L´article 16 de la Constitution de la République Togolaise dispose que : « Tout prévenu ou détenu doit bénéficier d’un traitement qui préserve sa dignité, sa santé physique et mentale et qui aide à sa réinsertion sociale.

Nul n’a le droit d’empêcher un prévenu ou un détenu de se faire examiner par un médecin de son choix.

Tout prévenu a le droit de se faire assister d’un conseil au stade de l’enquête préliminaire »

Cet article trouve sa source dans le Préambule de la Constitution qui affirme ce qui suit : « Décidé à bâtir un Etat de Droit dans lequel les droits fondamentaux de l’Homme, les libertés publiques et la dignité de la personne humaine doivent être garantis et protégés,

Convaincu qu’un tel Etat ne peut être fondé que sur le pluralisme politique, les principes de la Démocratie et de la protection des Droits de l’Homme tels que définis par la Charte des Nations Unies de 1945, la Déclaration Universelle des Droits de l’Homme de 1948 et les Pactes Internationaux de 1966, la Charte Africaine des Droits de l’Homme et des Peuples adoptée en 1981 par l’Organisation de l’Unité Africaine, »

Cependant, la réalité au Togo est bien différente, car l´immense majorité des détenus manquent d’assistance juridique.

Or, faut-il le remarquer, selon la Constitution, l´Etat s´engage à respecter et faire respecter ces principes fondamentaux, ce qui transparaît dans l´article 92 du code de procédure pénale.
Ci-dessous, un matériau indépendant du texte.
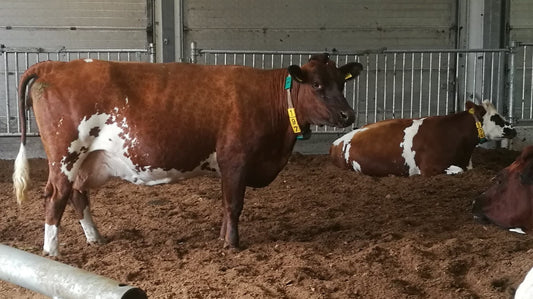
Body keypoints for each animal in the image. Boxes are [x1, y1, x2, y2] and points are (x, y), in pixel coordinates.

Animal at [12, 54, 362, 255]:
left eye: (341, 83)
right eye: (317, 85)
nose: (349, 115)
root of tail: (56, 65)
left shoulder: (230, 166)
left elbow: (225, 204)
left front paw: (222, 238)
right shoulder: (236, 158)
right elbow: (234, 204)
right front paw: (232, 244)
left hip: (86, 160)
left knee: (77, 194)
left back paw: (95, 238)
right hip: (66, 154)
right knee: (55, 195)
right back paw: (52, 251)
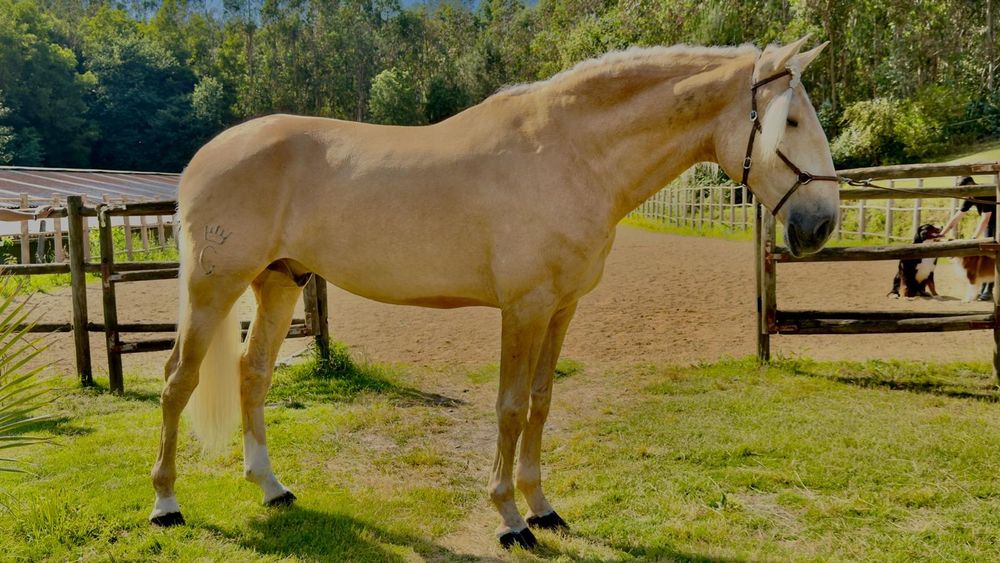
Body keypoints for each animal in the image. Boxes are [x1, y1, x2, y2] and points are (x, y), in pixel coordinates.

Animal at [149, 36, 839, 548]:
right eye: (789, 120)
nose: (821, 225)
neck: (570, 152)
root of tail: (205, 157)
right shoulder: (524, 308)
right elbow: (509, 408)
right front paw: (509, 519)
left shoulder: (562, 307)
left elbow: (540, 402)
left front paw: (543, 508)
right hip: (213, 287)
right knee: (179, 379)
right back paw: (167, 503)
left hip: (278, 282)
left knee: (253, 373)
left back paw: (272, 488)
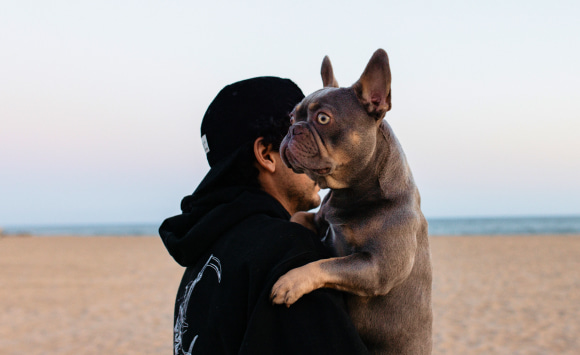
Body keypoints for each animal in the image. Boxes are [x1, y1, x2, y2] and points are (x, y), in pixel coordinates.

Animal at [270, 48, 430, 354]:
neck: (349, 193)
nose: (293, 130)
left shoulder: (376, 268)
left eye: (323, 119)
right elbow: (301, 217)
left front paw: (291, 281)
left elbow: (328, 264)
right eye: (292, 118)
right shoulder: (321, 218)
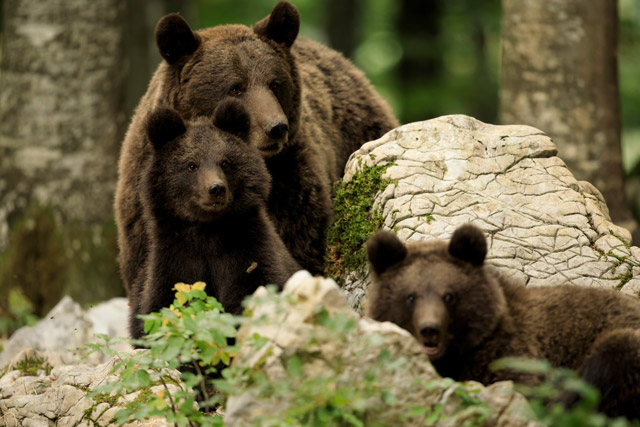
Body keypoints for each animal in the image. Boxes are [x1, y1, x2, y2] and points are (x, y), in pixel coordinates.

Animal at [128, 99, 300, 339]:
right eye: (191, 165)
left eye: (225, 162)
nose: (216, 188)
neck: (209, 231)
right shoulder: (175, 259)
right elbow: (162, 309)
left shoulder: (247, 250)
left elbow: (254, 287)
Cet article dispose que le magistrat, lors de la première interrogation donne la possibilité à l’inculpé de choisir un avocat.

Mais hélas ! Cela ressemble plus à un mirage qu’à une réalité juridique car, bien souvent, la réponse des inculpés a cette offre est, pratiquement dans tous les cas, la même : « je n´ai pas les moyens financiers nécessaires pour me payer un avocat ». Les inculpés se retrouvent donc pris dans un labyrinthe juridique dont il est difficile de s’échapper. Condamnés, ils purgent de longues années en détention dans des conditions inhumaines.
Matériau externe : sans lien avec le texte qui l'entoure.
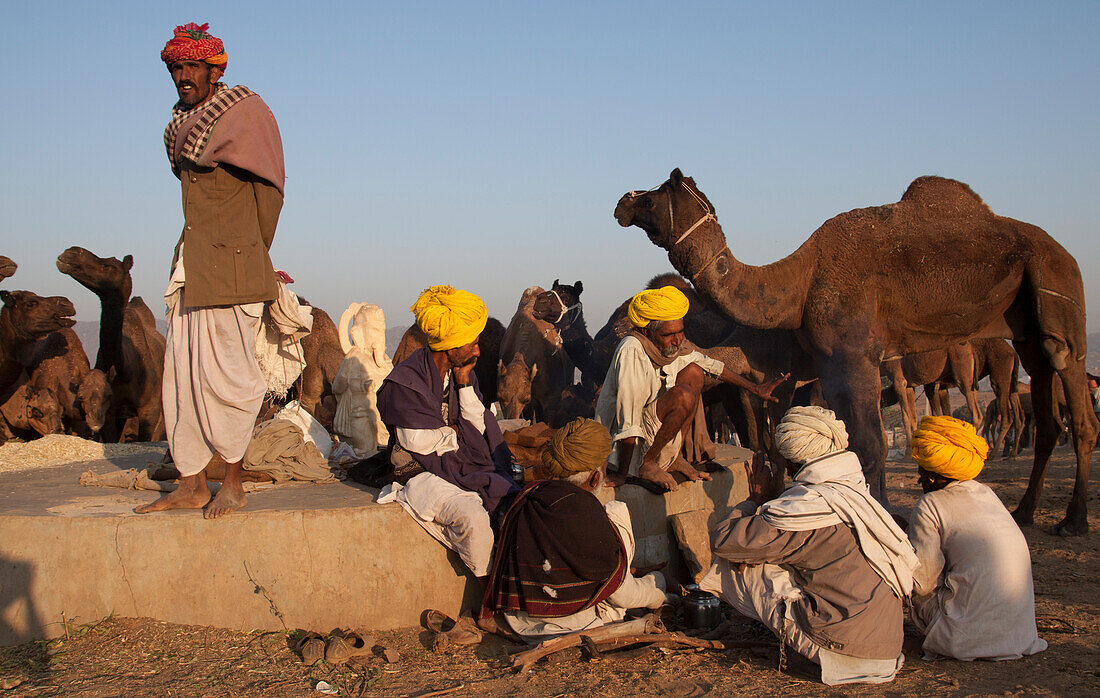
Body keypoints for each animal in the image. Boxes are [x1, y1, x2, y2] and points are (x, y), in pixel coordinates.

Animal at [620, 168, 1100, 534]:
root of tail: (1065, 251)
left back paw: (1073, 520)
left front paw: (879, 516)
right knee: (1046, 406)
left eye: (658, 190)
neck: (797, 282)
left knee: (1074, 394)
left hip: (1057, 286)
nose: (623, 200)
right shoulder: (828, 368)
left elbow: (869, 444)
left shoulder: (855, 355)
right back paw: (1025, 511)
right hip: (1023, 328)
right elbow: (844, 439)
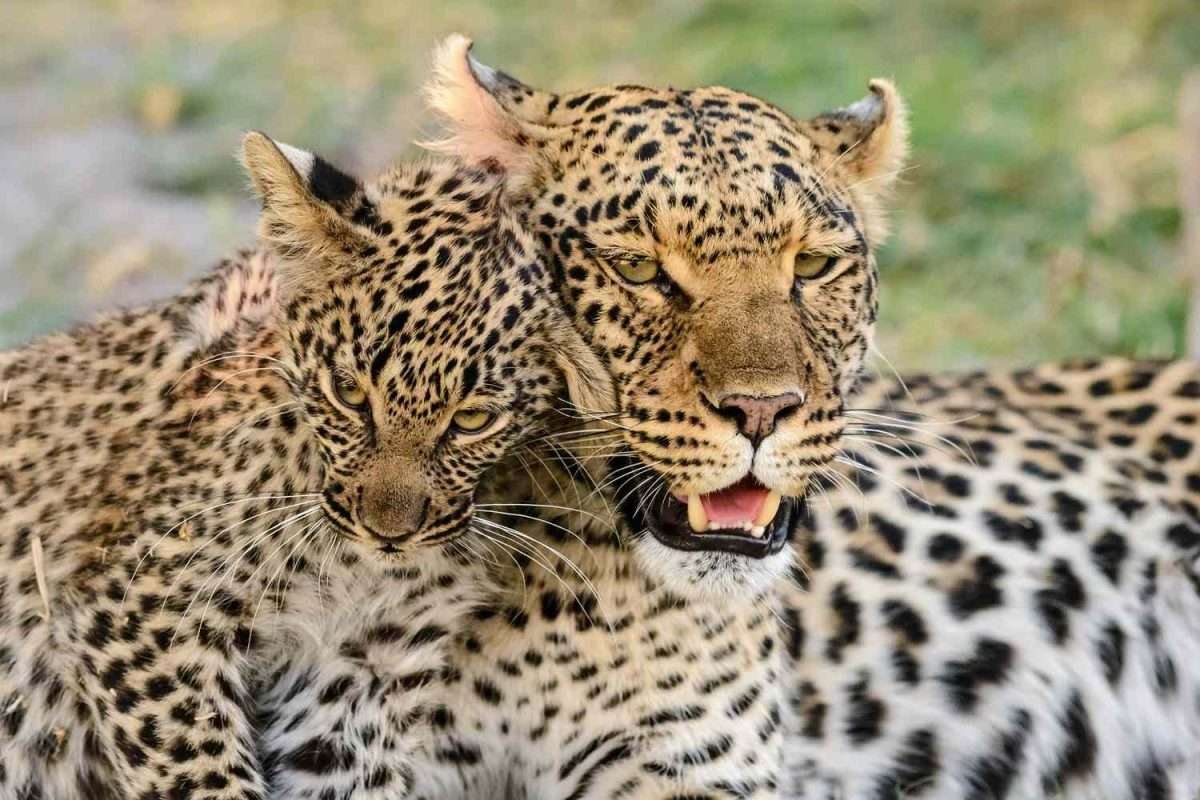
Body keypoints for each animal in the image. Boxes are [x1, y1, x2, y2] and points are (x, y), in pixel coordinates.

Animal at [0, 133, 608, 799]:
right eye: (348, 392)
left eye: (472, 419)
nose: (387, 532)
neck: (351, 572)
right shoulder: (144, 610)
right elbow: (202, 775)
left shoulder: (360, 672)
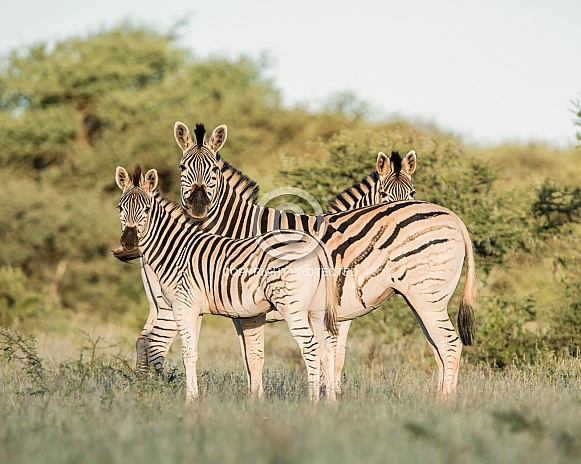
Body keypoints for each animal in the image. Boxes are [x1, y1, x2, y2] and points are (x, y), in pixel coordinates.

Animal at [113, 165, 338, 400]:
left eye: (147, 210)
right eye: (120, 207)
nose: (129, 242)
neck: (177, 249)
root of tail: (314, 244)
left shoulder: (183, 306)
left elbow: (186, 352)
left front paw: (189, 399)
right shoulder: (196, 309)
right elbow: (193, 353)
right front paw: (194, 397)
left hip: (292, 306)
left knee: (311, 347)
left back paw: (312, 401)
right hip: (317, 308)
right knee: (326, 348)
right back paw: (329, 402)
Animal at [142, 121, 476, 396]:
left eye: (213, 170)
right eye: (182, 167)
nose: (198, 206)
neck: (240, 227)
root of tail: (455, 218)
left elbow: (271, 357)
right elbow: (259, 358)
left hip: (425, 294)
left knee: (447, 345)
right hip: (423, 297)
Cette situation dénote clairement d’un non-respect par l´Etat du Togo de ses obligations vis-à-vis de ses citoyens comme reconnu par la Constitution. Le fait que certains citoyens togolais (la plupart) ne puissent pas jouir d’une assistance juridique au moment de leur inculpation, condamnation ou pendant leur détention, démontre une situation d´inégalité devant la loi, contrairement aux dispositions de la loi fondamentale.

La gratuité du service public de la justice quant à elle a été consacrée par l’ordonnance de 7 septembre 1978 portant organisation judiciaire au Togo. Cette ordonnance a prévu l’aide juridictionnelle sans que le texte d’application soit adopté. Si en théorie le service public de la justice est gratuit, dans la pratique, la réalité est tout autre, rendant même la justice inaccessible à une frange importante de la population. C’est dans ce contexte que le gouvernement a fait adopter et a promulgué la loi N° 2013-010 du 27 mai 2013 portant aide juridictionnelle au Togo. Mais jusqu’à ce jour, le décret d’application n’est pas encore adopté, faute de critères clairs d’appréciation de l’indigence et de fixation d’honoraires des avocats commis d’office.
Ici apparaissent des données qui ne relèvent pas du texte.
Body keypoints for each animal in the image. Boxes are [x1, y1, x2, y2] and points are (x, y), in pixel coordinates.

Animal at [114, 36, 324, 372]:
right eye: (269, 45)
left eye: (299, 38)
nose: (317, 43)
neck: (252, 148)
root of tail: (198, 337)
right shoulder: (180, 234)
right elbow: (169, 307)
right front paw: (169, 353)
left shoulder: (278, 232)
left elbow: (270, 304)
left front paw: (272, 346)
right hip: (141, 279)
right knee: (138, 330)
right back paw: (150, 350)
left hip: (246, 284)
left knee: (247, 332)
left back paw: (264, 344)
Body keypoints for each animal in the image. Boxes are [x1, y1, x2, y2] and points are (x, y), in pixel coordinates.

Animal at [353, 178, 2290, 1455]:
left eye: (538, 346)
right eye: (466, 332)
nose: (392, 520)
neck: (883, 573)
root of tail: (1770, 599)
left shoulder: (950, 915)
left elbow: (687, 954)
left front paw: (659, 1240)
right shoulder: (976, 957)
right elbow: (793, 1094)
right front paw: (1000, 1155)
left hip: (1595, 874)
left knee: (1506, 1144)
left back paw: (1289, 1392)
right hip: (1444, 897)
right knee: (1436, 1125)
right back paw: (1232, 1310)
L’accès équitable des justiciables à une justice impartiale, efficace, efficiente juste et indépendante est pourtant encore l’un des défis majeurs de l’institution judiciaire du Togo. Cela suppose l’éviction de tous les obstacles, notamment juridiques et financiers qui empêchent tout citoyen de faire entendre sa cause devant une juridiction avec toutes les garanties constitutionnellement reconnues. Cependant, des 5000 personnes en détention au Togo, la plupart d´eux manquent de moyens économiques pour payer un avocat.

Fort heureusement, des organisations, comme le CACIT, essayent de remédier à cette injustice en portant de l’assistance juridique à ces véritables ‘’parias’’ de XXI siècle.